By the time of that September 2016 meeting, the FBI already had a long relationship with Deripaska. In 2009, federal law enforcement authorities sought his help in locating Robert Levinson, a former FBI agent who went missing in Iran in 2007 while on a contract assignment for the CIA. The FBI asked Deripaska to fund an investigation into the whereabouts of Levinson, now believed to have died in Iranian captivity.
The Russian businessman told journalist John Solomon that he spent more than $25 million on the investigation and blamed the State Department for failing to secure Levinson’s release after his associates found him.

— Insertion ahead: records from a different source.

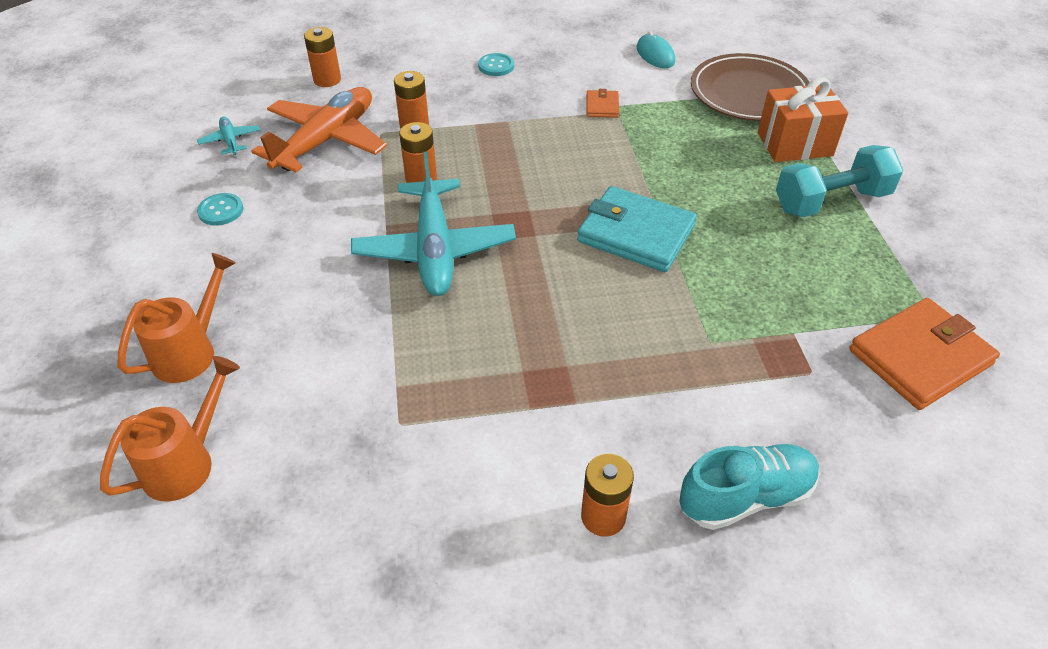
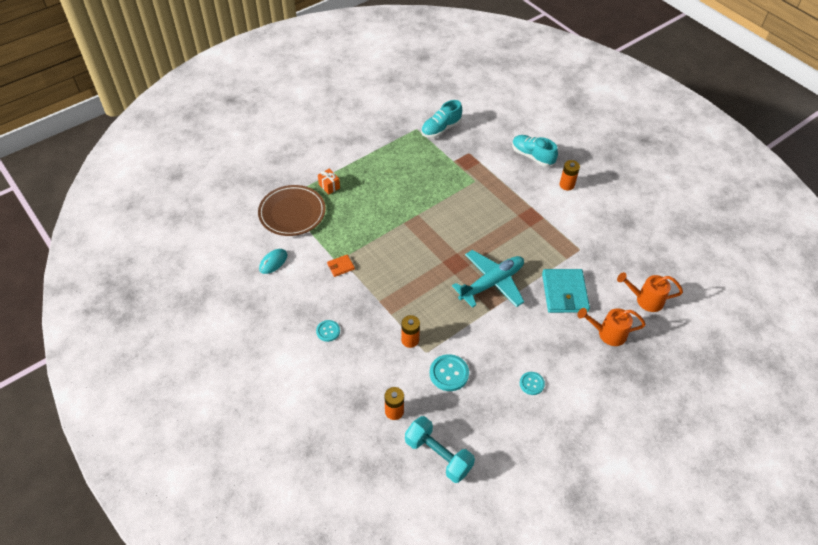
camera: 120 degrees left, 5 degrees up
(230, 140) = (481, 421): turquoise plane -> none
(326, 140) = (449, 373): orange plane -> turquoise button
(421, 179) = (450, 313): orange battery -> none
(636, 234) = (431, 220): turquoise wallet -> turquoise wallet (564, 293)
(794, 144) = (329, 186): orange gift -> orange gift, size x0.56
(831, 201) = (366, 166): turquoise dumbbell -> turquoise dumbbell (438, 455)
(920, 357) = (441, 129): orange wallet -> turquoise shoe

It’s a strange story — does the FBI frequently demand donations from foreign billionaires? Perhaps its most striking detail is that, according to Deripaska, one of the FBI officials who asked for his help finding Levinson was Andrew McCabe, who within a few short years would become the Bureau's deputy director. Congressional investigators believe that McCabe was the driving force behind the FBI's corrupt Trump investigation.
At least part of what motivated Deripaska to work with the FBI was his desire to resolve his US visa status. The State Department has repeatedly rejected Deripaska’s visa requests, claiming that he has ties to organized crime. Accordingly, the FBI has tried to leverage Deripaska’s wish to travel more easily to the US, where he has a home in Washington, DC as well as New York, to cultivate him as a source inside Putin’s inner circle.
In September 2015, Deripaska was in New York, thanks to FBI pressure on the State Department to allow him to travel on a diplomatic passport for the annual UN general assembly. FBI officials visited him at his home for a meeting reportedly facilitated by Steele, who worked for Deripaska in London.
Also in attendance was senior Justice Department official Bruce Ohr, whom Steele had known for several years. Texts between Steele and Ohr a few months after the meeting showed that Steele was lobbying the DOJ lawyer for help getting a visa for Deripaska. Texts and emails from the period between Ohr and Steele as well as Glenn Simpson, founder of the Clinton-funded firm that hired the British contractor to produce the Trump-Russia dossier, are among the earliest pieces of evidence showing how the Russiagate scandal was constructed.
When FBI officials again met with Deripaska in New York in September 2016, their purpose was to get him to corroborate Steele’s reporting about the Republican candidate and the Russian president. But Deripaska, according to a press account, “disputed that there were any connections between the Trump campaign and Russia.”
When Steele was asked a few weeks later for evidence backing his Trump-Russia memos, it was clear that, given the right back-story, the FBI would have accepted almost any sort of documentation or physical evidence to support the FISA application. For the Bureau, even a cocktail napkin from Deripaska with Trump and Putin’s names scribbled on it likely would have been enough.
But Steele already knew that Deripaska wasn’t going to put Putin in the middle of a US intelligence operation, never mind one targeting a man who might become the next American president. In fact, the aluminum magnate alerted the Kremlin that the FBI was trying to recruit him. And Steele wouldn’t dare tempt the Russians’ wrath by forging evidence attributed to Putin’s circle.
The Durham report devotes several long sections to the possibility that Moscow may have injected “disinformation” into the FBI’s Trump-Russia investigation. But that’s all misdirection. The reality is that Russiagate was a plot hatched by the Clinton campaign and senior Barack Obama administration intelligence officials. It was US state-sponsored disinformation from beginning to end. And it was the FBI that gave Putin, through one of his associates, an opening to interfere in an American election, an opportunity it seems that Moscow declined.